Подведем итоги. Шаляпин добился таких выдающихся результатов только потому, что он в самом начале своего творческого пути сумел понять, что пение - эта та же речь, но выражаемая иными, более тонкими интонационно-музыкальными средствами, что требует не тренировки в механических приемах звукоизвлечения, а гармоничного развития личности. Непрестанное стремление к самосовершенствованию, неудовлетворенность достигнутым, постоянная готовность изменять то, что уже как будто вылилось во вполне художественную форму, становится неотъемлемым свойством таланта Шаляпина. Его манеру пения можно выразить формулой "говорить и петь одновременно".

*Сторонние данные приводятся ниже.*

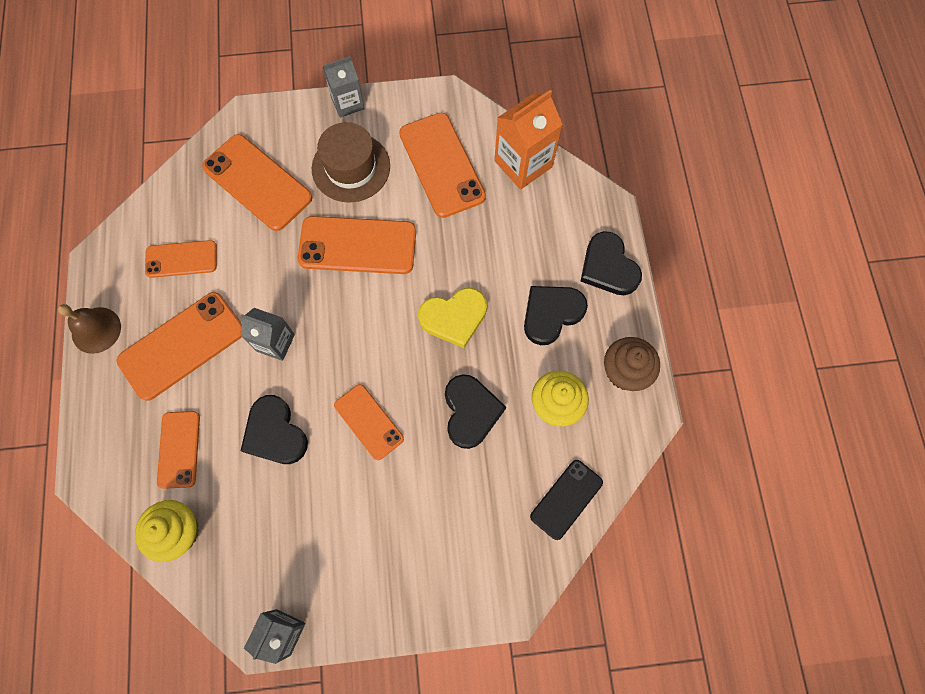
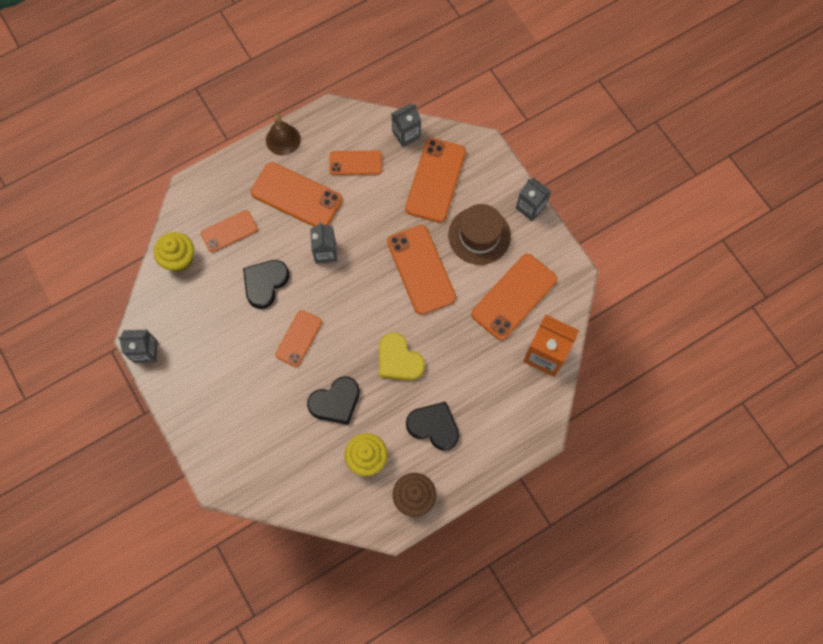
camera: 65 degrees right, 0 degrees up
(181, 188) = (406, 134): none -> grey carton
(181, 259) = (355, 163): orange phone -> orange phone turned 60 degrees counterclockwise
(566, 499) = (303, 493): black phone -> none
(608, 267) = (491, 452): black heart -> none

Важный совет Шаляпина. Как учиться пению по пластинкам (звукозаписям)
По воспоминаниям С.Ф.Стрелкова, нашего соотечественника, большого любителя пения и поклонника Шаляпина, оказавшегося после революции в Америке.

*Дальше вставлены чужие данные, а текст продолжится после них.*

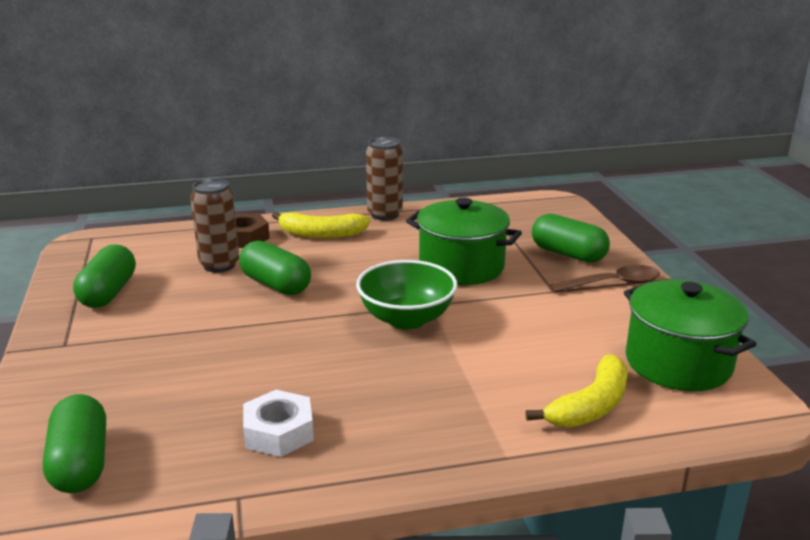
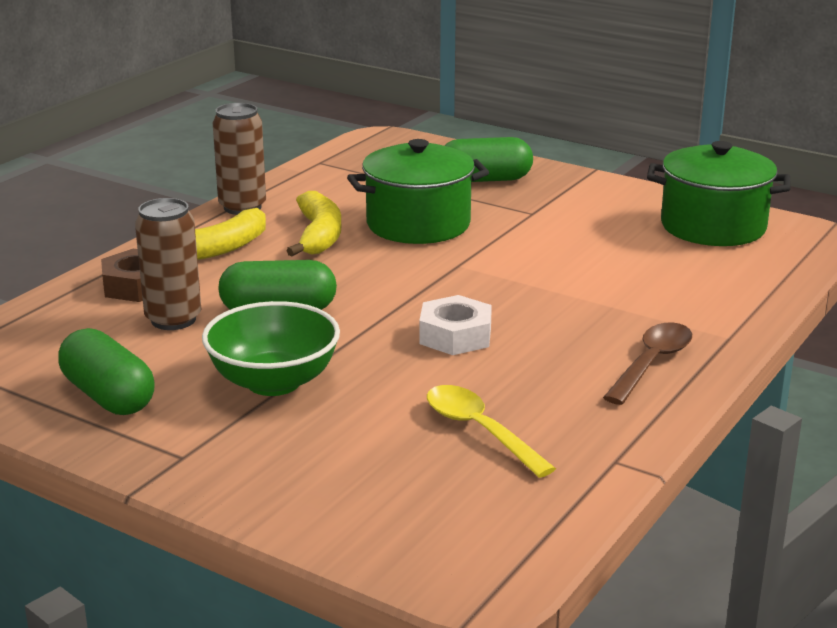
camera: 45 degrees left, 0 degrees up
(80, 463) = (441, 517): green capsule -> none
(213, 421) = (479, 430): none -> yellow spoon
(279, 432) = (547, 408): white nut -> white nut (455, 336)
(406, 319) = (463, 284): green bowl -> green bowl (273, 382)
(590, 406) = (715, 280): yellow banana -> yellow banana (319, 236)
(613, 283) = (564, 189): brown spoon -> brown spoon (651, 363)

"…И еще один совет дал мне Шаляпин в тот вечер: "Чем лучше голос, - тем больше надо работать". Я похвалился, что купил его пластинку "Солнце всходит и заходит". Он улыбнулся и спросил:
- А вы знаете, сколько вариантов у меня было хотя бы для слов "Солнце всходит и заходит"? Уйма целая! А если поработаешь хорошенько, то поймешь, что даже и одно-то слово: "всходит", "заходит", "ворон", "цепи" и т. д. и т. д. - можно спеть с разными оттенками, менять интонации слогов одного и того же слова много раз. - Вот вы похвалились, - сказал он, - что часто слушаете мои пластинки. Это хорошо, но надо быть осторожным, чтобы не впасть в почти всегдашнюю ошибку начинающего - имитацию. Вот я, например, только после многих лет работы над голосом и всеми другими нужными артисту средствами добился, скажем, именно такого звучания фразы "Прощай, мой сын, умираю…" - ну и вы начнете стараться так же спеть, дескать, не зря же хвалят. А это уж будет не учеба, а простое подражание, без всякой вашей осмысленности, вашего понимания. Лучше слушайте сначала пло-хеньких басов. Вы слышите, пластинка играет, трубит какой-то бас во все горло: "Прощай, мой сын, умираю", - вы и думаете: "Вот дрянь-то какая, зачем дальше слушать?" А надо не только прослушать все до конца, а понять: почему вы подумали, что такое пение дрянь, какие его ошибки вы не допустили бы в своем исполнении? Нашли все недочеты в данной пластинке, ставьте другую, лучшего певца. Поищите там, не найдете ли чего неудачного. И вот так одну пластинку за другой. Пройдет время, и вы сами увидите, какую громадную пользу принесет вам такая учеба. Ну, а потом опять послушайте Шаляпина и сделайте это тоже очень внимательно, дескать, не найду ли я и у него такого, что окажется не совсем удачным".